Yusuf suresinin 18.Ayetinde şöyle buyruluyor:" Bir de üzerine, sahte bir kan bulaştırılmış gömleğini getirdiler. Yakub dedi ki: "Hayır! Nefisleriniz sizi aldatıp böyle bir işe sürükledi. Artık bana düşen, güzel bir sabırdır.
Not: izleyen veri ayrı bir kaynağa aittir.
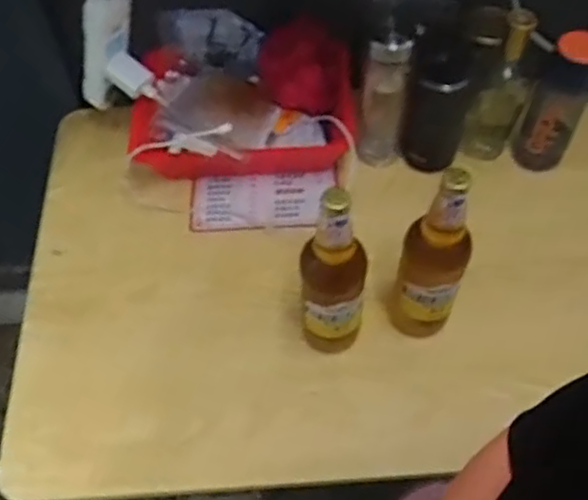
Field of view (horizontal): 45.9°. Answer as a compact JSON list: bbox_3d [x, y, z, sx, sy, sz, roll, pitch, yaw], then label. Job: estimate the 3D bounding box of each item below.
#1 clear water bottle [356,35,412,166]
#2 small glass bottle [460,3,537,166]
[{"bbox_3d":[0.115,-0.196,0.887,0.053,0.202,0.055,7,57,4],"label":"clear water bottle"},{"bbox_3d":[0.267,-0.198,0.891,0.053,0.226,0.053,29,61,17],"label":"small glass bottle"}]

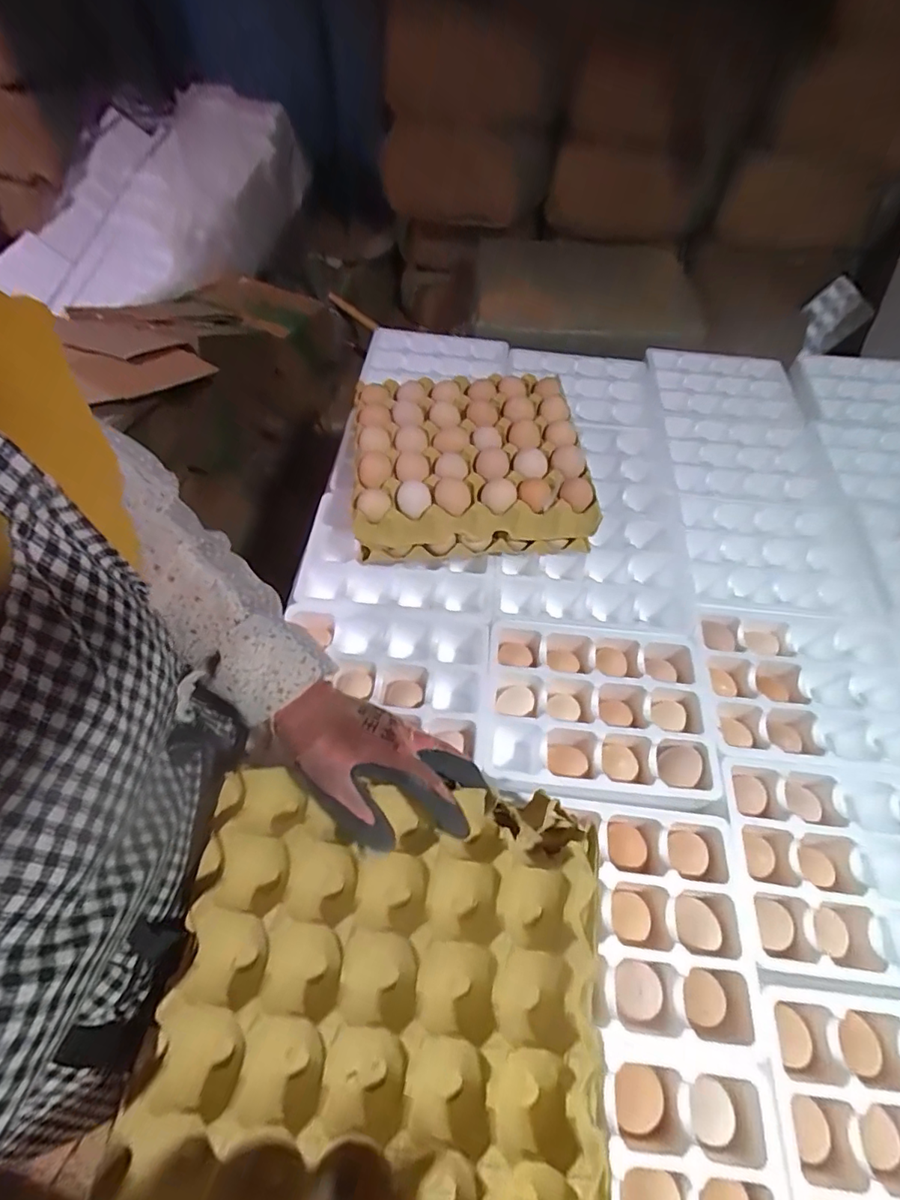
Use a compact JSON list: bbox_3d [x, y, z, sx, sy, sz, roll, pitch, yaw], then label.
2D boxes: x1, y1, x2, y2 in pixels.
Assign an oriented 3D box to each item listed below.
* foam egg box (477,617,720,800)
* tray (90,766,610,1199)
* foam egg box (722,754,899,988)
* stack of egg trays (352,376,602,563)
[{"bbox_3d":[0.161,0.125,0.587,0.242,0.054,0.189,5,57,1],"label":"foam egg box"},{"bbox_3d":[-0.044,0.269,0.329,0.285,0.061,0.289,6,59,1],"label":"tray"},{"bbox_3d":[0.395,0.263,0.515,0.256,0.053,0.190,8,59,1],"label":"foam egg box"},{"bbox_3d":[0.021,-0.173,0.677,0.279,0.096,0.254,-2,57,-4],"label":"stack of egg trays"}]

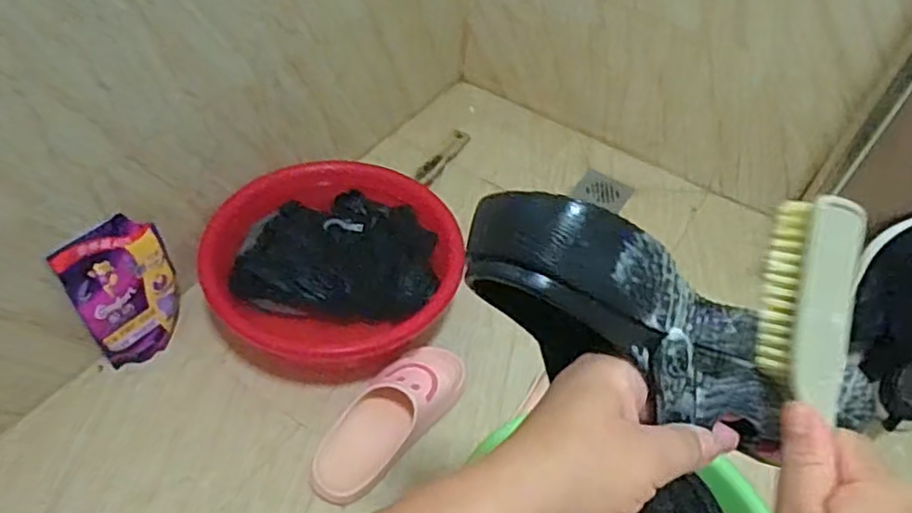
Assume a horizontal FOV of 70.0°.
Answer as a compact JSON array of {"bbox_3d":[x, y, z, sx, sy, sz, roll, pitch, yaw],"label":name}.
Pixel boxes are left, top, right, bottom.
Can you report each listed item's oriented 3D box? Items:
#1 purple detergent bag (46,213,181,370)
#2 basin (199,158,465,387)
[{"bbox_3d":[-0.438,0.049,0.881,0.058,0.201,0.136,30,52,20],"label":"purple detergent bag"},{"bbox_3d":[-0.177,0.011,0.987,0.326,0.134,0.354,30,52,20],"label":"basin"}]

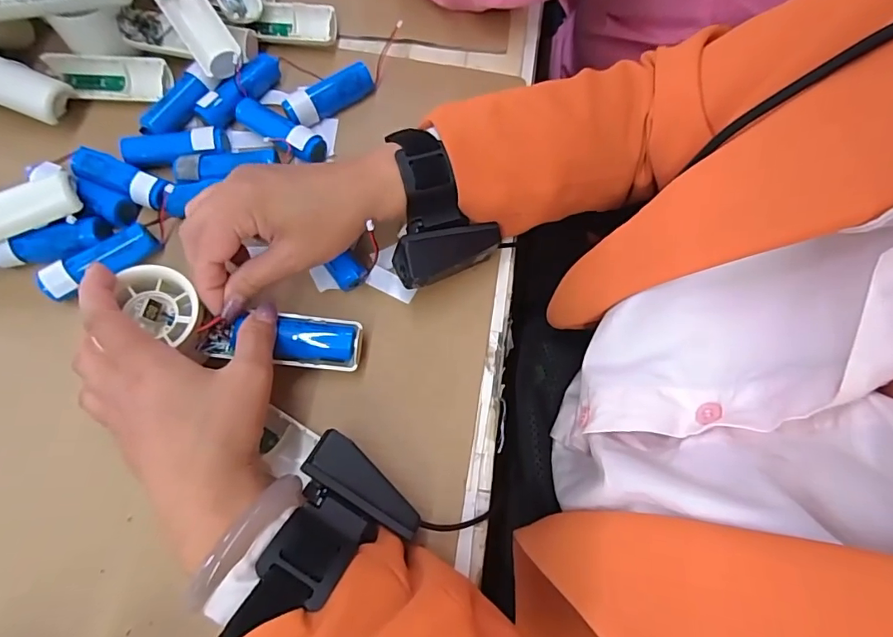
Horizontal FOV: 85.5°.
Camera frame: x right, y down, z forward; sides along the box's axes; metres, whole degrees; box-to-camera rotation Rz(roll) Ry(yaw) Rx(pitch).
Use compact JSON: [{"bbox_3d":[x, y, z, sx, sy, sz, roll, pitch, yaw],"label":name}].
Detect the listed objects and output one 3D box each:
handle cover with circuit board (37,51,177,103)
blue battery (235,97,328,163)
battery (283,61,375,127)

Anlattıklarınıza karşı yardımı istenilecek de ancak Allah'tır."

Rivayete göre kardeşleri, Yusuf'un öldüğünü gömleğini kana bulayıp babalarına getirdiklerinde Hz.Yakub (as) gömleği yüzüne sürüp ağladı.Olayın yalan olduğunu bilen Hz.Yakub (as) bu yalanlarını yine kinayeli ve nazik bir şekilde yüzlerine vurarak şöyle diyor:"Bugüne kadar böyle yumuşak huylu bir kurt görmedim!Oğlumu yemiş de sırtındaki gömleği yırtmamış!"

Bu bölümün bizlere verdiği mesaj da şöyledir:

-Karşımızdaki kişi veya kişiler bazen bizi saf yerine koyuyor ve bir şey anlamadığımızı zannediyorlar.Böylesi insanlar bizleri kandırmaya çalıştıklarında saf olmadığımızı onlara ima etmeye çalışalım.Yani çorbayı bize tuzsuz yedirdiklerini onlara hatırlatalım.

-Ayrıca başımıza bir musibet gelmiş ve elimizden de bir şey gelmiyorsa yapışacağımız en güzel kavram "SABIR" kavramıdır.'Güzel bir Sabır' her sıkıntının ilacıdır.

Surenin başka yerlerinde ve Kur'an'ın başka ayetlerinde de sabır övülmektedir. Çünkü 'Güzel bir Sabır' insanı ayakta tutmaya yarayan en büyük dayanaktır.